Nove è sempre il suo numero, ma adesso tende quasi al dieci nel senso più filosofico del concetto. Pronti via, e come un cinese costruito in laboratorio che esegue tuffi dal coefficiente di difficoltà 3.8 sbadigliando, trova il modo di coordinarsi e scaraventare il pallone alle spalle di Handanovic, che per spiegare il fenomeno è andato alla ricerca dell’Area 51. Muove le gambe come un compasso, trova la leva perfetta che scaraventa il pianeta azzurro nell’Iperuranio. Nella ripresa, per raffigurare le due anime che lo investono, cambia abiti e dalla fisica sofisticata passa all’edilizia, asfaltando, come fossero due sassolini inermi sul suo percorso, Miranda e Murillo.

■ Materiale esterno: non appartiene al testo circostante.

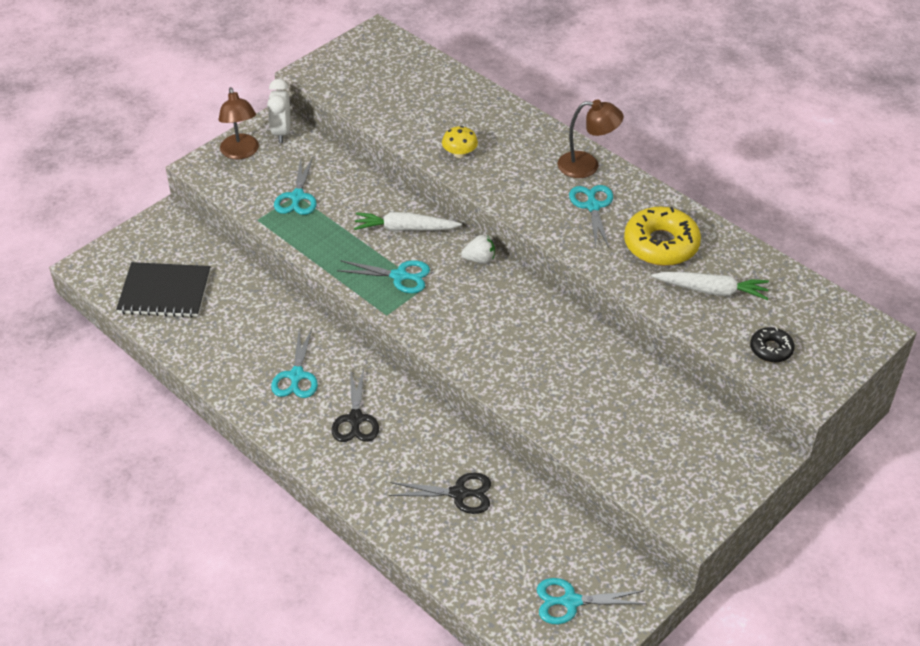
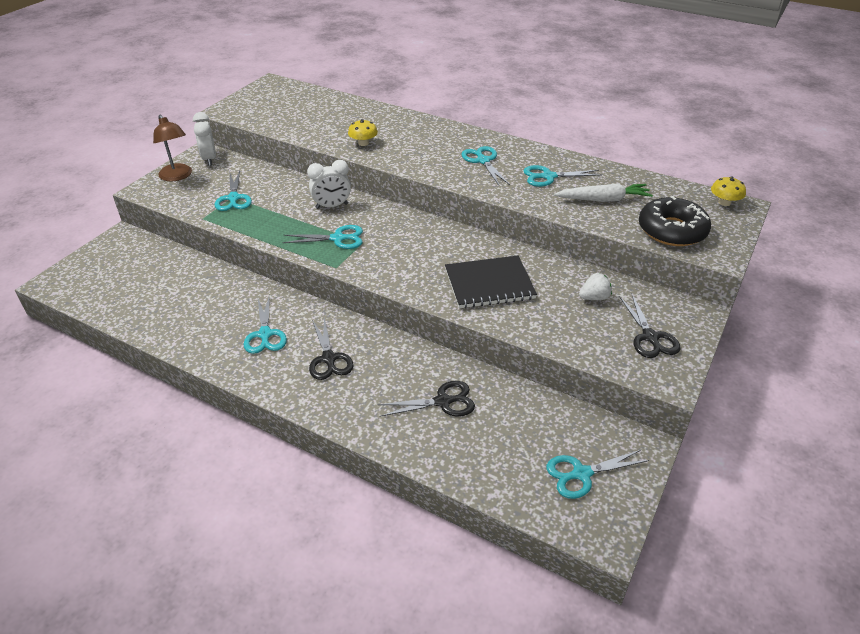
camera: 15 degrees left, 5 degrees down
black notebook [116,262,211,318] -> black notebook moved to [445,256,537,308]
white carrot [354,212,462,231] -> white clock [307,160,351,209]
white strawberry [461,235,495,263] -> white strawberry moved to [579,273,612,300]
brown lamp [558,99,624,178] -> none
yellow donut [624,207,701,266] -> turquoise scissors [524,165,602,187]
black donut [750,327,795,363] -> black donut [639,196,711,246], size x1.87
none -> black scissors [619,295,680,358]
none -> yellow mushroom [711,176,746,206]

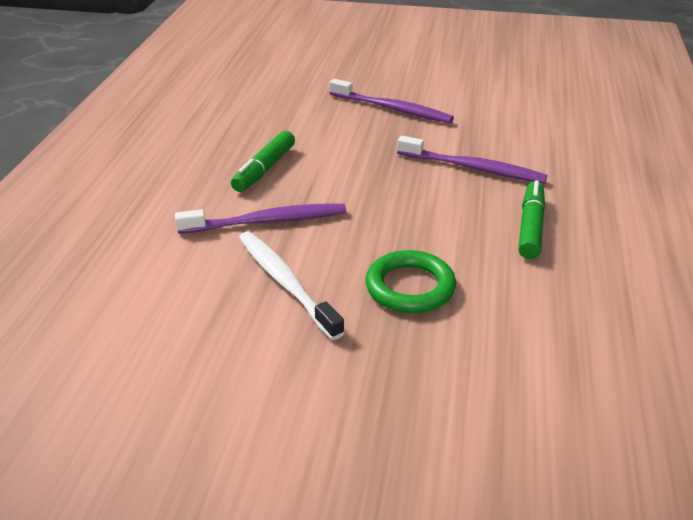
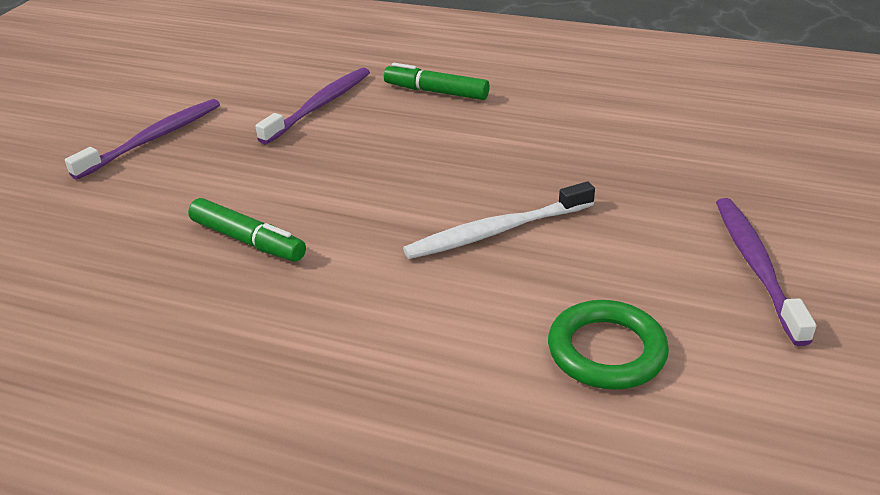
camera: 80 degrees left, 0 degrees up
purple toothbrush [175,203,346,234] -> purple toothbrush moved to [716,198,816,346]
green ring [365,250,456,313] -> green ring moved to [548,300,669,390]

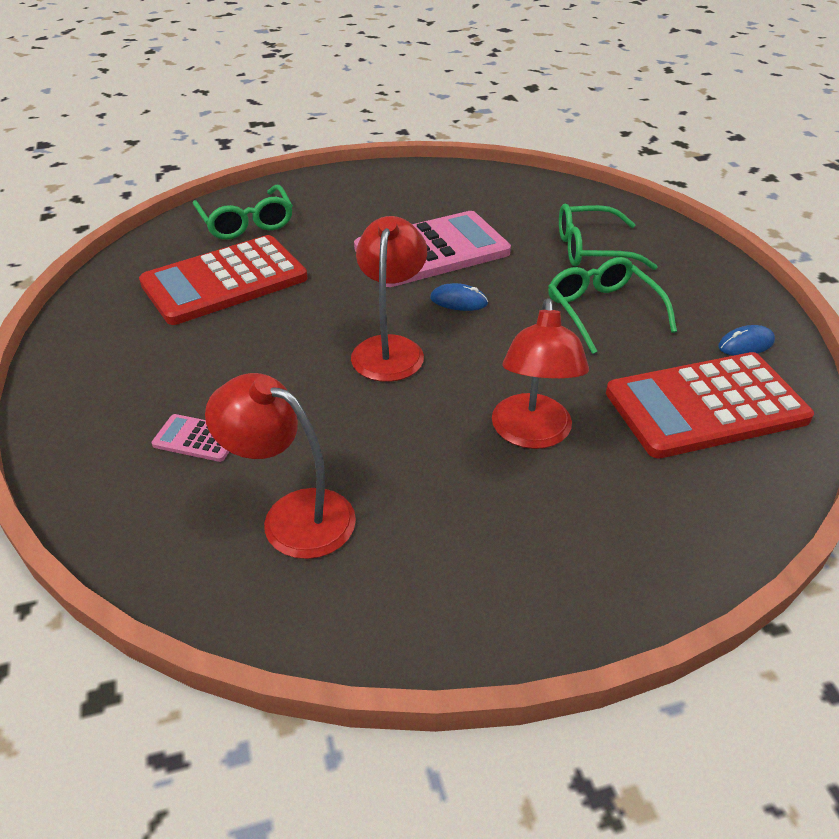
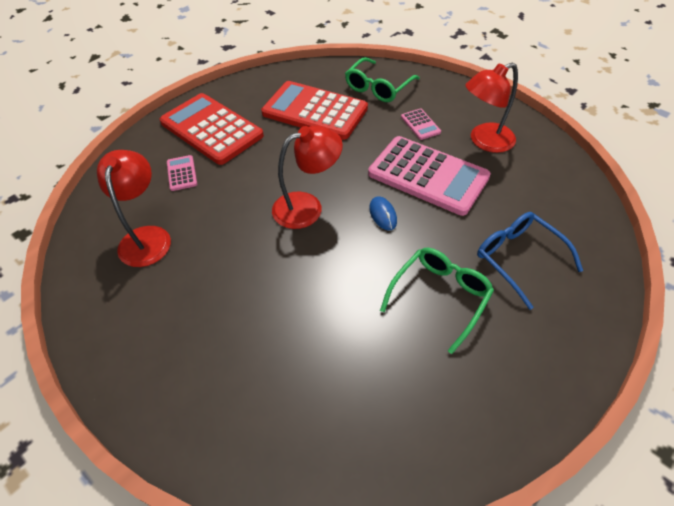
camera: 60 degrees right, 10 degrees up
red lamp [492,298,589,449] -> red lamp moved to [465,63,518,153]
green glasses [559,204,658,270] -> blue glasses [477,212,583,310]
red calculator [606,352,814,458] -> red calculator moved to [160,93,264,165]
blue mouse [718,325,775,356] -> none
none -> pink calculator [401,108,441,140]

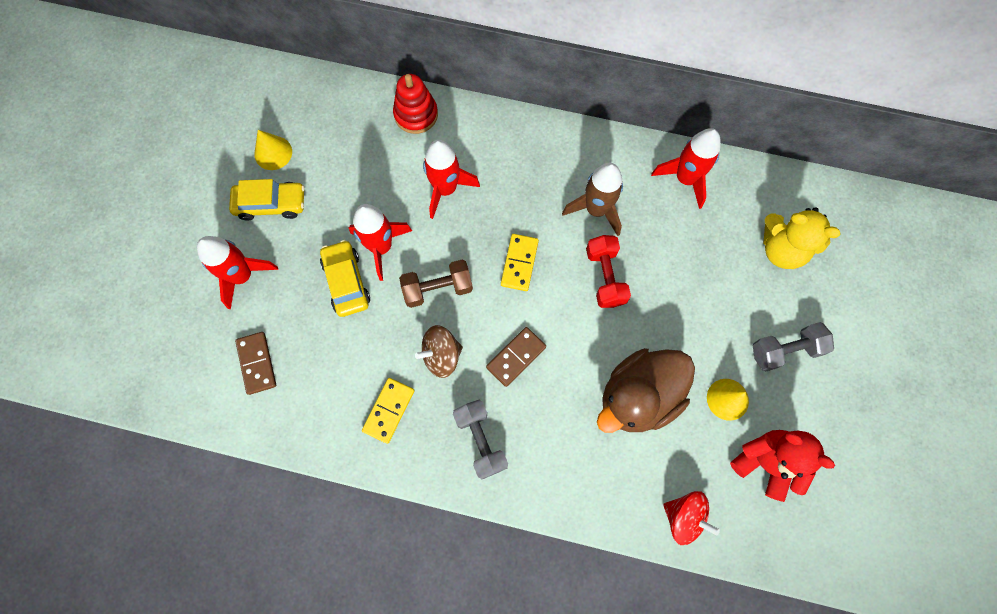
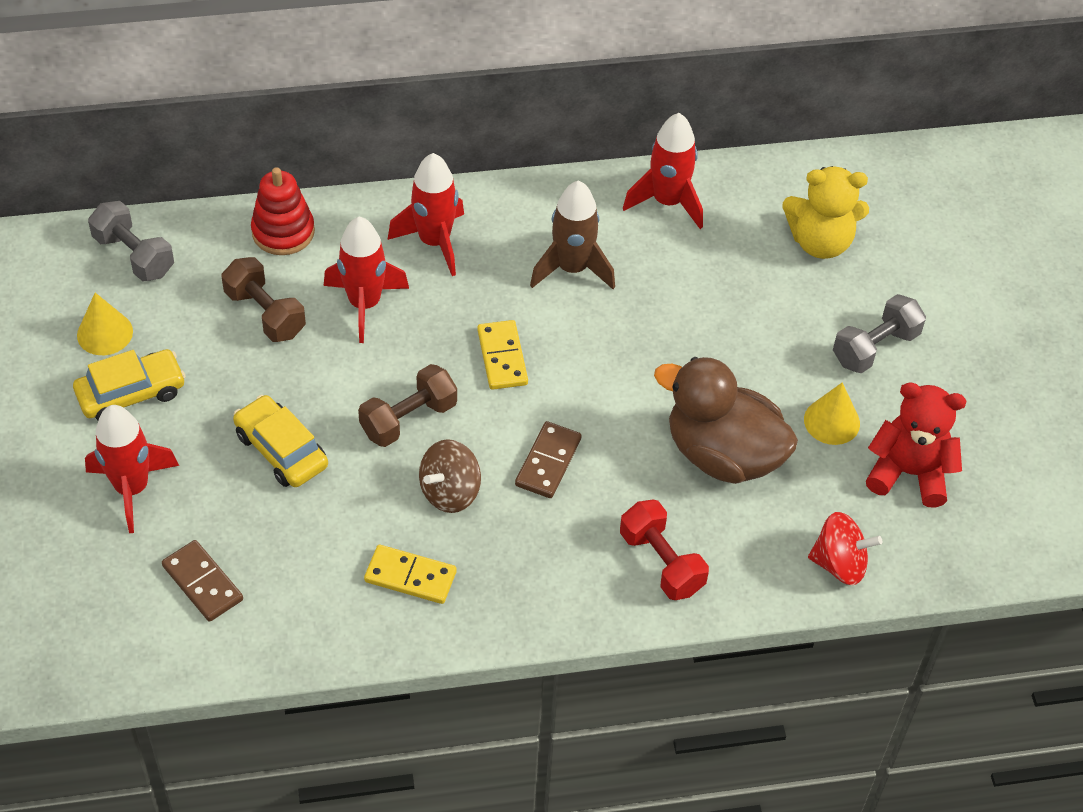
camera: 25 degrees left, 20 degrees down
red rocket [349,204,412,281] -> red rocket moved to [387,153,464,276]
yellow domino [362,378,415,444] -> yellow domino turned 75 degrees counterclockwise [364,545,457,604]
grey dumbbell [453,400,508,479] -> grey dumbbell moved to [88,201,174,281]
red dumbbell [586,235,631,308] -> red dumbbell moved to [620,500,709,600]
brown duck [597,348,695,433] -> brown duck turned 90 degrees clockwise [654,357,798,484]
none -> brown dumbbell [222,257,306,342]

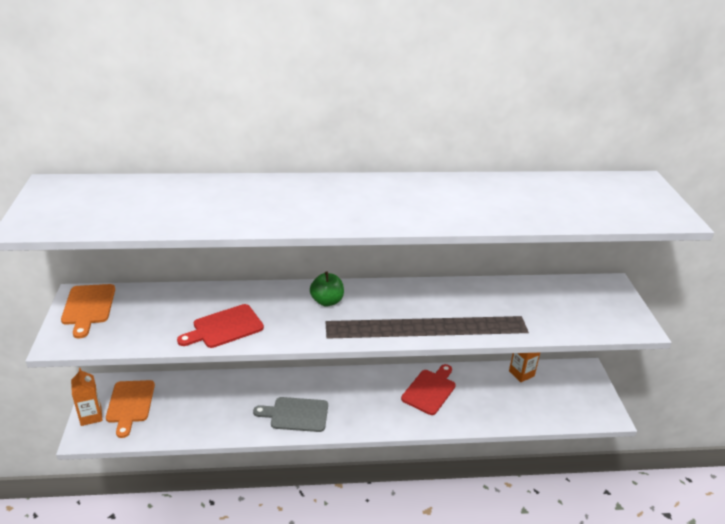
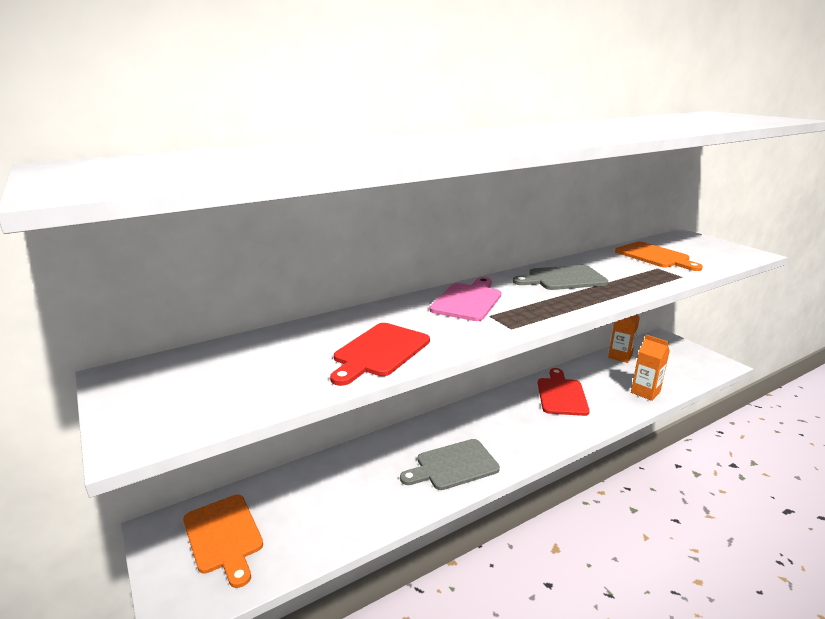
camera: 25 degrees left, 10 degrees down
orange cutting board [61,284,115,338] -> orange cutting board moved to [615,242,703,271]
orange carton [71,368,102,426] -> orange carton moved to [631,335,670,401]
green apple [310,272,344,307] -> pink cutting board [430,277,501,321]
none -> grey cutting board [513,265,608,290]

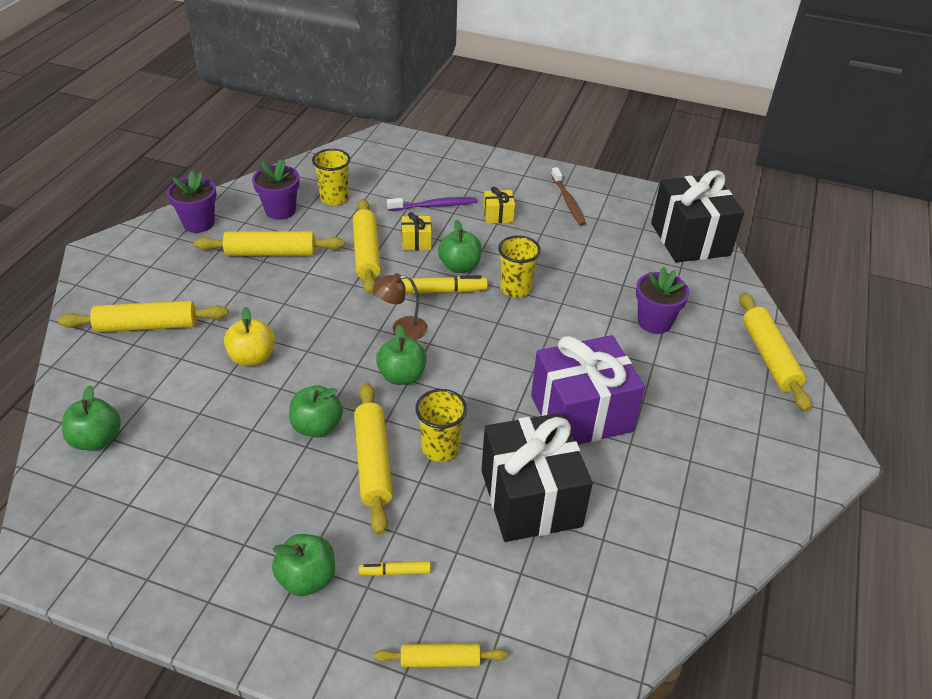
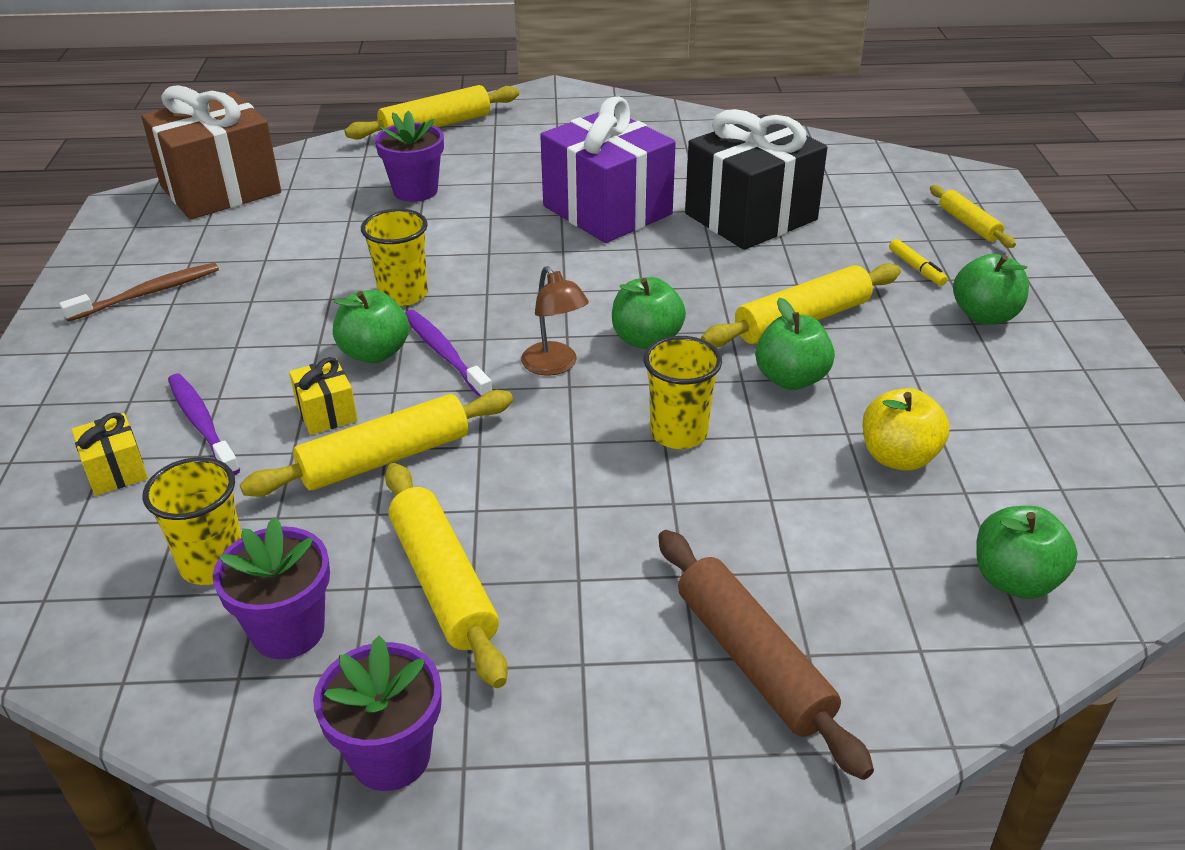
camera: 110 degrees left, 5 degrees down
yellow rolling pin [58,301,228,332] -> brown rolling pin [658,530,874,780]
yellow apple [224,307,275,366] -> yellow apple moved to [862,388,949,471]
yellow marker [401,275,488,293] -> purple toothbrush [405,310,492,397]
yellow cup [415,389,467,462] -> yellow cup moved to [644,336,722,449]
yellow gift [483,187,515,224] -> yellow gift moved to [72,412,148,496]
black gift [651,170,744,263] -> brown gift [141,85,281,220]

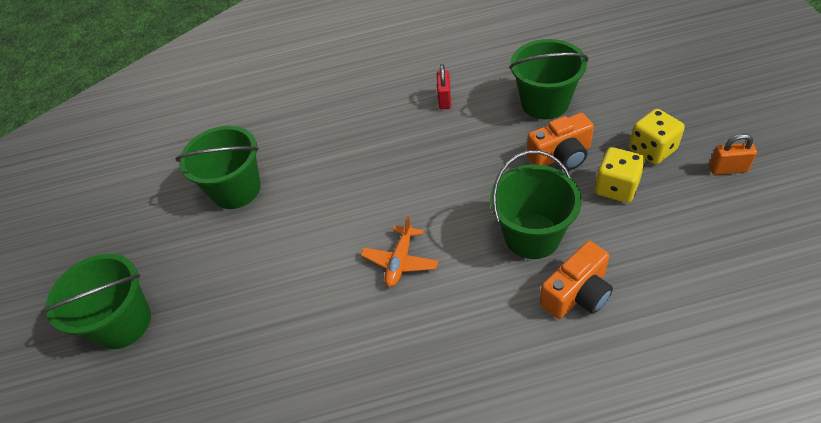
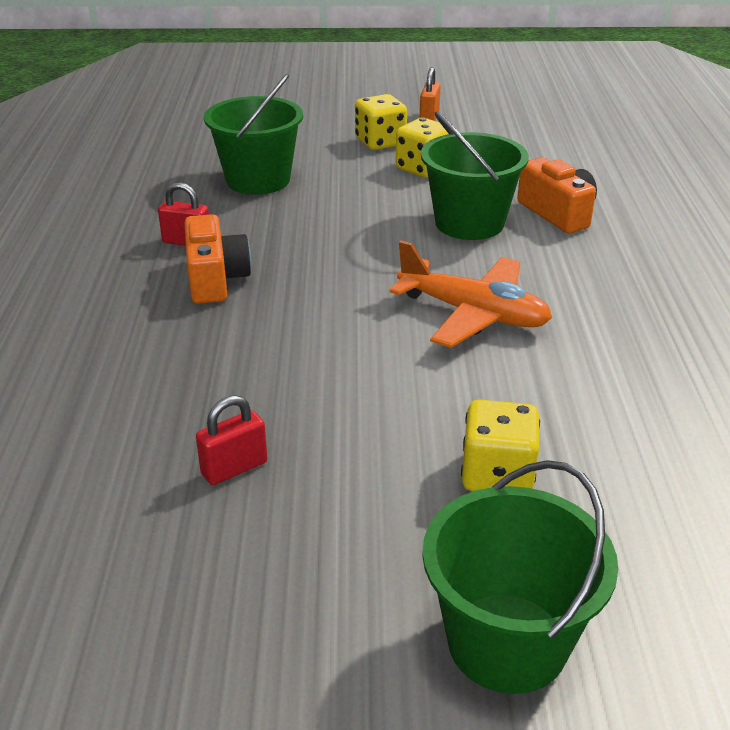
camera: 85 degrees left, 15 degrees down
green bucket [176,126,261,209] -> red padlock [196,395,267,485]
orange plane [361,215,438,287] -> orange plane [389,240,552,348], size x1.56
orange camera [527,113,594,170] -> orange camera moved to [185,214,252,304]
none -> yellow dice [461,400,540,491]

Non c’è niente di umano nell’Higuain del San Paolo. C’è la missione di un eroe, il suo percorso verso la gloria, che è passato dalla caduta alla rinascita in pochi mesi. Quell’amaro ancora in bocca per quel rigore calciato alle stelle con la Lazio, rappresenta il giusto bilanciamento dei sapori, per assaporare al meglio un piatto che farebbe invidia all’ispirato Cracco. Caduta e rinascita, istinto e potenza, calcio e sapori da estasi. Ora mescolate bene, aggiungete un Q.B. di magia e continuate a sognare.

Dieci alla prima volta per molti. Lo striscione “Che vi siete persi”, campeggiava al cimitero dopo il Primo tricolore. Qualcuno era andato via troppo presto, ma sarà stato accarezzato da quel pensiero. Altri, non erano ancora arrivati, ed un giorno così lo hanno atteso dal loro primo battito, rigorosamente azzurro. Una notte così non la puoi dimenticare, se un brivido ti coglie sbirciando, come si fa con le cose belle ma che ti spaventano, quella classifica. Un momento così non lo puoi cancellare se al fischio finale hai abbracciato qualsiasi essere vivente nel raggio di chilometri e lo hai stretto fino a fargli male, per fargli capire che quella notte, una notte così, ti resta attaccata addosso per sempre, ti resta inchiodata nell' anima. “Siamo la capolista”, ed hai voglia di gridarlo all' universo tutto: nelle piazze, nei vicoli, nelle case. Non la puoi cancellare, rievocando filmati ingialliti di feste tricolori alle quali non hai assistito, con scene che trascendono la felicità e sfociano in una vera e propria estasi popolare. Siamo la capolista, per poter dire io c' ero, per poter dire io ci credevo e ci ho creduto, per tutti quelli che non c' erano 25 anni fa e che non avevano potuto gioire per quel trionfo. Siamo la capolista, perchè una notte così e chi se la scorda, perchè una notte così ti aiuta ad affrontare il giorno dopo che sia a Napoli, in Emilia Romagna, in Australia. Siamo tutti più vicini stamattina. Siamo tutti con occhi lucidi per la nostra Prima volta.